Sample size, denoted as **n**, is crucial in surveys for its impact on the accuracy of estimating the population proportion. Here, the owner surveyed 100 customers at the gas station. A larger sample size generally leads to a more accurate estimate of the population proportion because it reduces sampling error.
When considering sample size:

• It directly influences the reliability of the estimate; a larger n offers a closer approximation to the true population characteristics.
• The law of large numbers explains that increasing the sample size will usually provide more stable and accurate estimates.

This makes an adequately large sample important for meaningful insights and reduces the likelihood of misleading results from random variances.

Standard error (SE) is a measure of the variation or "spread" of sample proportion estimates around the true population proportion. It helps quantify how much the sample proportion (0.8 in this case) might differ from the actual population proportion.
To calculate the standard error, use the formula: \[ SE = \sqrt{\frac{\hat{p}(1-\hat{p})}{n}} \] where \( \hat{p} \) is the sample proportion and \( n \) is the sample size.
For our example, this calculation leads to 0.04. A smaller standard error indicates that the sample proportion is likely closer to the population proportion, providing more precise estimates. Understanding this allows the owner to gauge the reliability of their findings.

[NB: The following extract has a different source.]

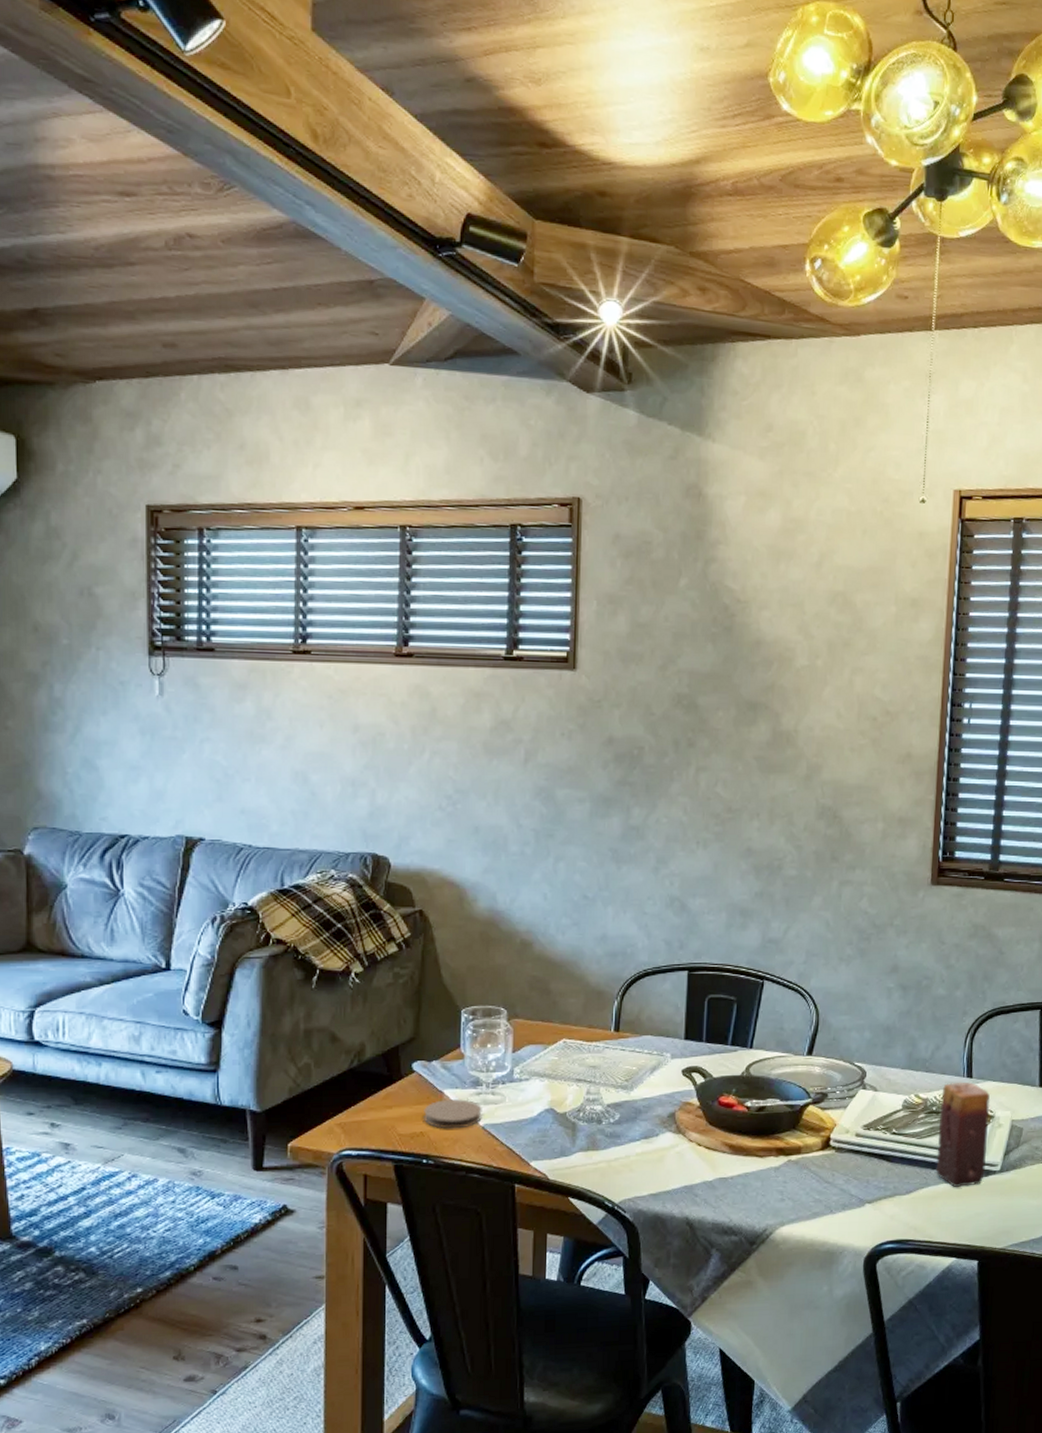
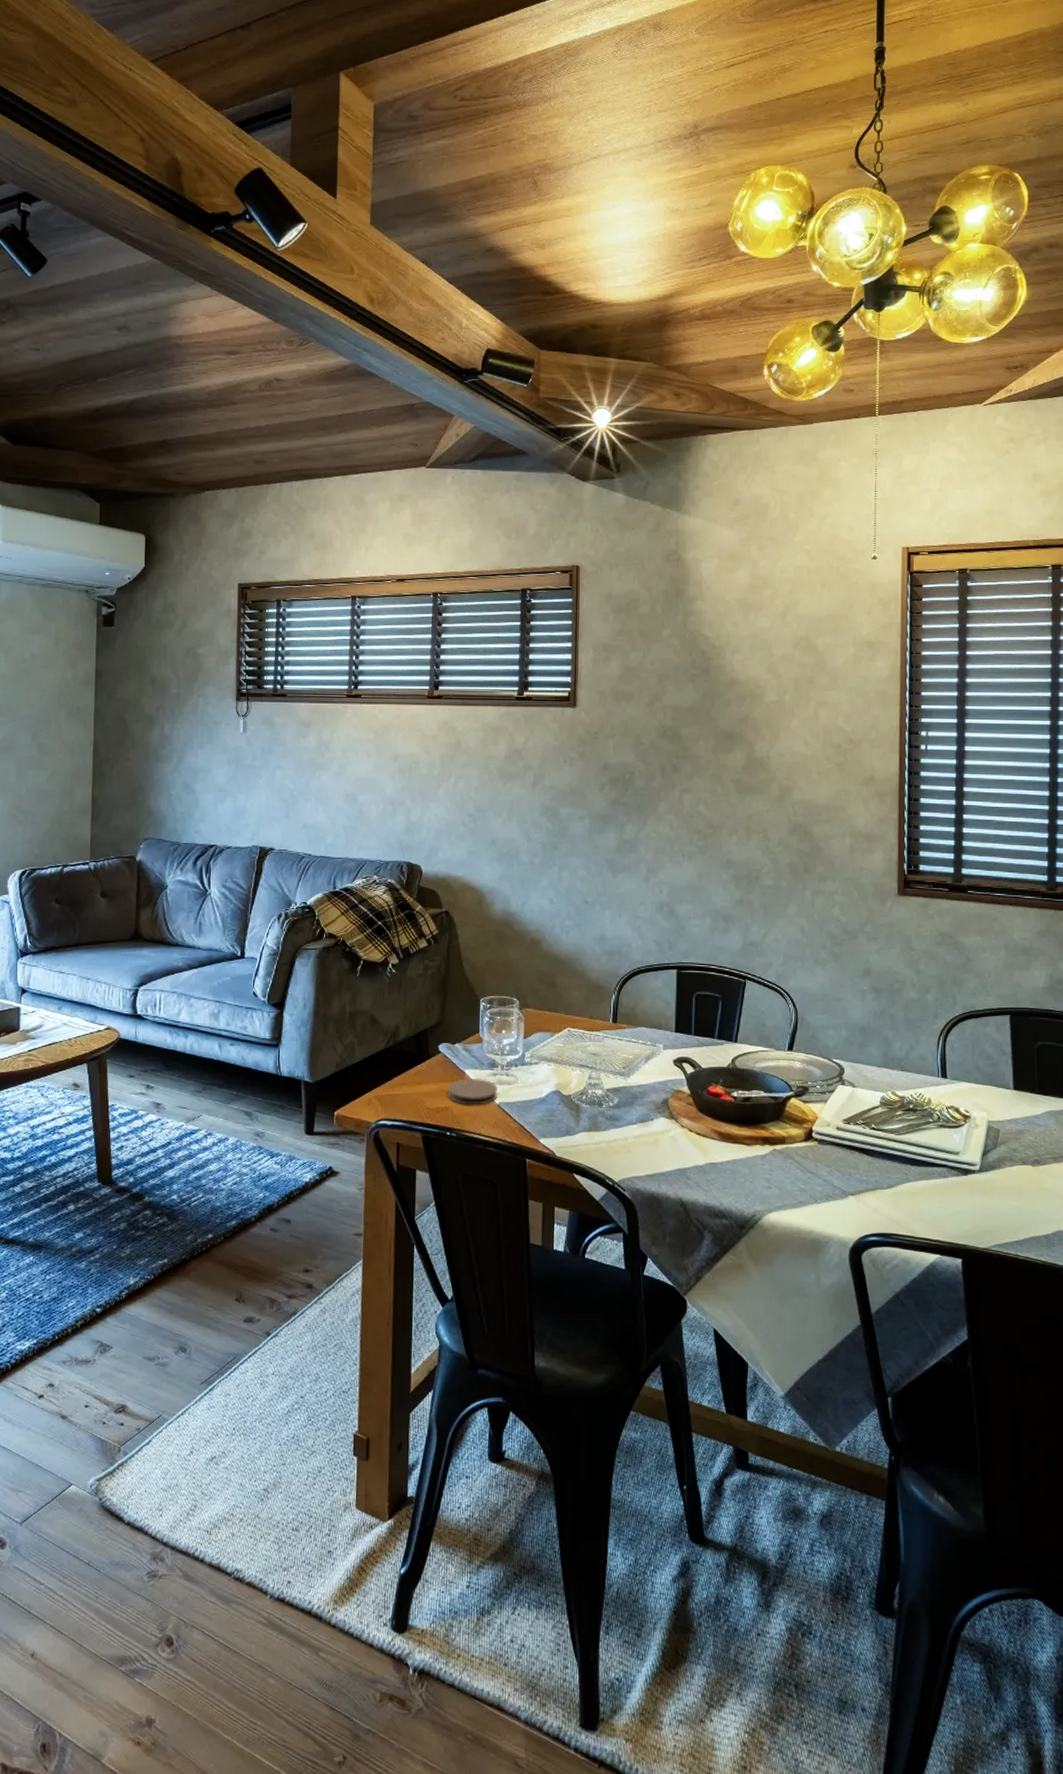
candle: present [936,1081,991,1187] -> none [915,1081,966,1184]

In statistics, the critical value helps determine the range (confidence interval) within which the true population proportion likely lies. For a **95% confidence level**, the critical value is typically 1.96, derived from the standard normal distribution.
This value means that if you were to take 100 different samples and compute a confidence interval from each, 95 of those intervals would contain the true population proportion.
When computing the interval in our exercise, the critical value shapes the width of the interval:\[ \hat{p} \pm z \times SE \]Here, \( z = 1.96 \) and SE is 0.04, leading to an interval of (0.7216, 0.8784).
Recognizing the role of the critical value enables an understanding of how confident you can be in your interpretation of the sample data, using probabilities to ensure error margins remain within acceptable bounds.